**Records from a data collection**

........

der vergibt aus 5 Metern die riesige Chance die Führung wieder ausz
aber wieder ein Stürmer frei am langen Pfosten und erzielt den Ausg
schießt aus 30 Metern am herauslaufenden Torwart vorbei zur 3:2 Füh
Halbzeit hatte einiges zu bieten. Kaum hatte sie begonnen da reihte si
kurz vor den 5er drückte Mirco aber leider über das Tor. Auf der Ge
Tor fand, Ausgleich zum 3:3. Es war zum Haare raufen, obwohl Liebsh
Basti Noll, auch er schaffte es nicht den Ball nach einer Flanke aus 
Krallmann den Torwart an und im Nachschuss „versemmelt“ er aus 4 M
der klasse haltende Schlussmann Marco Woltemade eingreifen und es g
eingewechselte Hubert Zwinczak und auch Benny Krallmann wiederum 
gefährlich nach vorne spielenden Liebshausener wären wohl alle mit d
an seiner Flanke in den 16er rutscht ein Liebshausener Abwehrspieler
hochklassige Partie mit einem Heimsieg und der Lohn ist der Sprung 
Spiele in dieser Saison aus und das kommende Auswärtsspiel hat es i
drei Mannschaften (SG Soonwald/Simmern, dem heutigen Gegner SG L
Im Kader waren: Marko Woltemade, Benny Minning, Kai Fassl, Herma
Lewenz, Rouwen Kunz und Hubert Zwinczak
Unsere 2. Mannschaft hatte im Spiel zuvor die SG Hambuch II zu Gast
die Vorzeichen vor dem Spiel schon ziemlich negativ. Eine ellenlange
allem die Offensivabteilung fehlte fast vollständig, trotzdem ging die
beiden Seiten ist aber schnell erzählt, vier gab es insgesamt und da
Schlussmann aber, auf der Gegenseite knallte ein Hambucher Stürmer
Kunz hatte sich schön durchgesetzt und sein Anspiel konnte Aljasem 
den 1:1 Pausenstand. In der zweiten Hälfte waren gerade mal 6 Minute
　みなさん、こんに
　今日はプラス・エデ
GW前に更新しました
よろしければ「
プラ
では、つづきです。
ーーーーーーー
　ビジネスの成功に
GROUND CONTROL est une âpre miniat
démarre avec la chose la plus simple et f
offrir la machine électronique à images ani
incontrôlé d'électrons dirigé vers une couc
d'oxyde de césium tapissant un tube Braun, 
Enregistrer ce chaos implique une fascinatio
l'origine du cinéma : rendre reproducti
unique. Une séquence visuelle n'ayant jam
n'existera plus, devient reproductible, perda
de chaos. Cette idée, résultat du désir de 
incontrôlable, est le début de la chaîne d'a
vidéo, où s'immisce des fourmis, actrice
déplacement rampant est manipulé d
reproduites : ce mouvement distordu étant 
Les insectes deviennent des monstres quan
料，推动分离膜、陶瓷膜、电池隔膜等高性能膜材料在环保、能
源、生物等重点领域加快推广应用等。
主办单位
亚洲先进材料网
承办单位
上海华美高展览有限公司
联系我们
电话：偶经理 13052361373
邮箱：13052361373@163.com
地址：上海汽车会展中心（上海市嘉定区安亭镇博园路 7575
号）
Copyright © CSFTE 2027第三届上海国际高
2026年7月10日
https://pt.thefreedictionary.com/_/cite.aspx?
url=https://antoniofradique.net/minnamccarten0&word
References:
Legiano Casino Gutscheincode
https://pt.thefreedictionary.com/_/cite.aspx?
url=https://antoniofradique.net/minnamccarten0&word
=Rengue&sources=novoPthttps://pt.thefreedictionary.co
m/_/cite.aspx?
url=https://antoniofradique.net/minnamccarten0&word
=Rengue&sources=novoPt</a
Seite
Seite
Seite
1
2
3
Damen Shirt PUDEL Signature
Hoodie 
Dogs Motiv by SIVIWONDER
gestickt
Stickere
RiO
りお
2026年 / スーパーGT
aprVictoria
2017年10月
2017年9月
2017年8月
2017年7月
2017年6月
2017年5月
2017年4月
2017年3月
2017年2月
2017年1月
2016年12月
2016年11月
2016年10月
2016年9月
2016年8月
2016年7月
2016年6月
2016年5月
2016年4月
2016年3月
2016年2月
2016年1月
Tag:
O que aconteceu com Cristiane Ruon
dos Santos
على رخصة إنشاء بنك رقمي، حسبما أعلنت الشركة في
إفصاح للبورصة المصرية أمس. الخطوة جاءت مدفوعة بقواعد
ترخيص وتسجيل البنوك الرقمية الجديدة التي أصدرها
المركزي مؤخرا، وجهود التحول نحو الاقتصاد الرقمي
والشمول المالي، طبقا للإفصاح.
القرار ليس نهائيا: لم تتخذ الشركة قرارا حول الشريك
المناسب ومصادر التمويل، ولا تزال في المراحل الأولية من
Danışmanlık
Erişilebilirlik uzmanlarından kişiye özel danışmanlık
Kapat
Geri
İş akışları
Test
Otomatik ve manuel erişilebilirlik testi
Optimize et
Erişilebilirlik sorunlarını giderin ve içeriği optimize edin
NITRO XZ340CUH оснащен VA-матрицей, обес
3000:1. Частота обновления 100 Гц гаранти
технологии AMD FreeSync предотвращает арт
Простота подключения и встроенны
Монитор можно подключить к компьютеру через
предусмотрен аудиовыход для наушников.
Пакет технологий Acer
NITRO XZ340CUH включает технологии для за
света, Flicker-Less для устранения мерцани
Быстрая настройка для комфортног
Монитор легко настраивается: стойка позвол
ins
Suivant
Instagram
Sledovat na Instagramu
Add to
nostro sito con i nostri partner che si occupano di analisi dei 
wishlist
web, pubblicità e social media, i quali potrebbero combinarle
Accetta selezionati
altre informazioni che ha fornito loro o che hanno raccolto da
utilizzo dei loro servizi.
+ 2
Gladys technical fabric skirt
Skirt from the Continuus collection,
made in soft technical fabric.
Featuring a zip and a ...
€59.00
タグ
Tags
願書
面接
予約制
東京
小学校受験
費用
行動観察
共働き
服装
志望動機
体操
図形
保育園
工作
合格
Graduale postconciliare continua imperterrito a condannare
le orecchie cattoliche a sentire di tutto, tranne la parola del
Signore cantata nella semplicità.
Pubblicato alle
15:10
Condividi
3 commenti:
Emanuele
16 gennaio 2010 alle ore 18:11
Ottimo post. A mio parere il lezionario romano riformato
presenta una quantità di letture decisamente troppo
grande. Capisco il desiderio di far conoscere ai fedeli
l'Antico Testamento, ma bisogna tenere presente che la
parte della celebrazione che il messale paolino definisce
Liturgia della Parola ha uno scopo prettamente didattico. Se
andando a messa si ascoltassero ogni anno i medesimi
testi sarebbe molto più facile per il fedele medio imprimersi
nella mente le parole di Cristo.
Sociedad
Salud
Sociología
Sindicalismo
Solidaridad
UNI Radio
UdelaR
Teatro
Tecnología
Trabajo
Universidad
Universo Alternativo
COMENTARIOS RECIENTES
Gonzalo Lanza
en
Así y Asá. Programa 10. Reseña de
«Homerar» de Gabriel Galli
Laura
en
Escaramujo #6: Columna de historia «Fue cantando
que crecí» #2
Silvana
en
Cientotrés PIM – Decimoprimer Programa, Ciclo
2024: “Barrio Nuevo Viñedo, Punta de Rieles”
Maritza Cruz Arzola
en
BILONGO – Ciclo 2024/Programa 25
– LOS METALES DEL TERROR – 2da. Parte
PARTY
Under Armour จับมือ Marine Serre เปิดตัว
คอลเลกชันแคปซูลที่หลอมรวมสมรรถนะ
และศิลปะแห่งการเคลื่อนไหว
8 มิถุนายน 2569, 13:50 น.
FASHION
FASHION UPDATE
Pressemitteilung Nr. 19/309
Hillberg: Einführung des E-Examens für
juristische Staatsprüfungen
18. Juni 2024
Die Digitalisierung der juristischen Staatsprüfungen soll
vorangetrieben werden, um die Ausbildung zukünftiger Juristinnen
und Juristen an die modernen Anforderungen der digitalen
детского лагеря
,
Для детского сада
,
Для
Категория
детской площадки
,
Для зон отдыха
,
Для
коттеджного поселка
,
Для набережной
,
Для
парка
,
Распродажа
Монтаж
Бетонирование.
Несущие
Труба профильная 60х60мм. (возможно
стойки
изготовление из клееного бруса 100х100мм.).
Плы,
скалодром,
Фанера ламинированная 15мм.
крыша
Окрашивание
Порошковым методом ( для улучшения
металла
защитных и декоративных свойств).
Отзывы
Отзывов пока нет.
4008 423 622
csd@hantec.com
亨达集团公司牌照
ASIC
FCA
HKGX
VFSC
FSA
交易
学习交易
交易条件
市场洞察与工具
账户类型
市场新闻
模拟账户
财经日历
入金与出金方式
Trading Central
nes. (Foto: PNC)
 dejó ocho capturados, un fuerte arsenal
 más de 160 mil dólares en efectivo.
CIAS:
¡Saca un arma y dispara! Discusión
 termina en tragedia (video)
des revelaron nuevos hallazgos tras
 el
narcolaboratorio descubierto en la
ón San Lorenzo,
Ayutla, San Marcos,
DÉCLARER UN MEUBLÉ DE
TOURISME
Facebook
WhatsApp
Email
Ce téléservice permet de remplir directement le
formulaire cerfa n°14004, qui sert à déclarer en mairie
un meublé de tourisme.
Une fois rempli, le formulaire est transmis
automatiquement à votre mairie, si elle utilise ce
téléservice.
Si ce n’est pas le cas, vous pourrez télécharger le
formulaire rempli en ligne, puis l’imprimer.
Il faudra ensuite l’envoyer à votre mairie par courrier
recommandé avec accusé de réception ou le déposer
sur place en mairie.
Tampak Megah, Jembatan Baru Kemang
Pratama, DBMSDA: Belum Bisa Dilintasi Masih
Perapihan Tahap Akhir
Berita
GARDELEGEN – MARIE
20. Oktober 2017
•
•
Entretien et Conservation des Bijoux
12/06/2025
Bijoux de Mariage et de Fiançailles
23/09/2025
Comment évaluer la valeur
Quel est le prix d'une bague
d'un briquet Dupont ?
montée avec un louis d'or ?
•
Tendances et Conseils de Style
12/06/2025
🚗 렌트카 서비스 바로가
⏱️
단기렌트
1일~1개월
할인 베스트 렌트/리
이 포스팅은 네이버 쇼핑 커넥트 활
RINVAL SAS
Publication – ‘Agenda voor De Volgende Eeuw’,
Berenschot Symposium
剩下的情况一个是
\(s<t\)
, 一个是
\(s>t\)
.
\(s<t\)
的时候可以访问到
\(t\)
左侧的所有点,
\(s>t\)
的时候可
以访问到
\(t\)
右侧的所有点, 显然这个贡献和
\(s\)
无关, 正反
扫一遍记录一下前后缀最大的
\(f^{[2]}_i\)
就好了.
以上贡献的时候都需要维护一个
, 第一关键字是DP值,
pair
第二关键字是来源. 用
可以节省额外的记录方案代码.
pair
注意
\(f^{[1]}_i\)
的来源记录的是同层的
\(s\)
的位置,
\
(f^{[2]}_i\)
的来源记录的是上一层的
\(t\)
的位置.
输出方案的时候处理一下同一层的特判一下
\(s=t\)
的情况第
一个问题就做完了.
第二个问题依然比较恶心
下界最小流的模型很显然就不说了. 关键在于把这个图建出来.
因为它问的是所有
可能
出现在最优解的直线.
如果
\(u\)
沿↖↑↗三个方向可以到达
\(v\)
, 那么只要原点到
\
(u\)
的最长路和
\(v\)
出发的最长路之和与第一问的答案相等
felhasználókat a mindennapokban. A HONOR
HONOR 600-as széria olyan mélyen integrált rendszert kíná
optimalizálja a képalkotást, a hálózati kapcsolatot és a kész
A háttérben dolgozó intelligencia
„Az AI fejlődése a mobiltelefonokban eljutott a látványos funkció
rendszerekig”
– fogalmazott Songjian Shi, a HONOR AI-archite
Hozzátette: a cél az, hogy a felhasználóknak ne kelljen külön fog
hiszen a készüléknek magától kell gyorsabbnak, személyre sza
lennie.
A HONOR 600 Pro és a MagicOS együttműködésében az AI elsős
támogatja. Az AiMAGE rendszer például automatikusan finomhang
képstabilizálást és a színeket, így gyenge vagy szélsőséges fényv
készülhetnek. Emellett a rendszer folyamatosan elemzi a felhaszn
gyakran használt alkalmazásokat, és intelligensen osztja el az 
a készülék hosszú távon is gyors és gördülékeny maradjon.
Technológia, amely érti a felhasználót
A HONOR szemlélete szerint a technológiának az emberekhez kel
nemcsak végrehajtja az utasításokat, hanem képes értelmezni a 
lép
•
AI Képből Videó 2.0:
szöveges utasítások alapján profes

........

**HOW TO COMPLETE THIS TASK**
Take the line above containing "nes. (Foto: PNC)", the line containing "第二关键字是来源. 用", and all lines in between, and copy them exactly without anything else.

**ANSWER BELOW**
nes. (Foto: PNC)
 dejó ocho capturados, un fuerte arsenal
 más de 160 mil dólares en efectivo.
CIAS:
¡Saca un arma y dispara! Discusión
 termina en tragedia (video)
des revelaron nuevos hallazgos tras
 el
narcolaboratorio descubierto en la
ón San Lorenzo,
Ayutla, San Marcos,
DÉCLARER UN MEUBLÉ DE
TOURISME
Facebook
WhatsApp
Email
Ce téléservice permet de remplir directement le
formulaire cerfa n°14004, qui sert à déclarer en mairie
un meublé de tourisme.
Une fois rempli, le formulaire est transmis
automatiquement à votre mairie, si elle utilise ce
téléservice.
Si ce n’est pas le cas, vous pourrez télécharger le
formulaire rempli en ligne, puis l’imprimer.
Il faudra ensuite l’envoyer à votre mairie par courrier
recommandé avec accusé de réception ou le déposer
sur place en mairie.
Tampak Megah, Jembatan Baru Kemang
Pratama, DBMSDA: Belum Bisa Dilintasi Masih
Perapihan Tahap Akhir
Berita
GARDELEGEN – MARIE
20. Oktober 2017
•
•
Entretien et Conservation des Bijoux
12/06/2025
Bijoux de Mariage et de Fiançailles
23/09/2025
Comment évaluer la valeur
Quel est le prix d'une bague
d'un briquet Dupont ?
montée avec un louis d'or ?
•
Tendances et Conseils de Style
12/06/2025
🚗 렌트카 서비스 바로가
⏱️
단기렌트
1일~1개월
할인 베스트 렌트/리
이 포스팅은 네이버 쇼핑 커넥트 활
RINVAL SAS
Publication – ‘Agenda voor De Volgende Eeuw’,
Berenschot Symposium
剩下的情况一个是
\(s<t\)
, 一个是
\(s>t\)
.
\(s<t\)
的时候可以访问到
\(t\)
左侧的所有点,
\(s>t\)
的时候可
以访问到
\(t\)
右侧的所有点, 显然这个贡献和
\(s\)
无关, 正反
扫一遍记录一下前后缀最大的
\(f^{[2]}_i\)
就好了.
以上贡献的时候都需要维护一个
, 第一关键字是DP值,
pair
第二关键字是来源. 用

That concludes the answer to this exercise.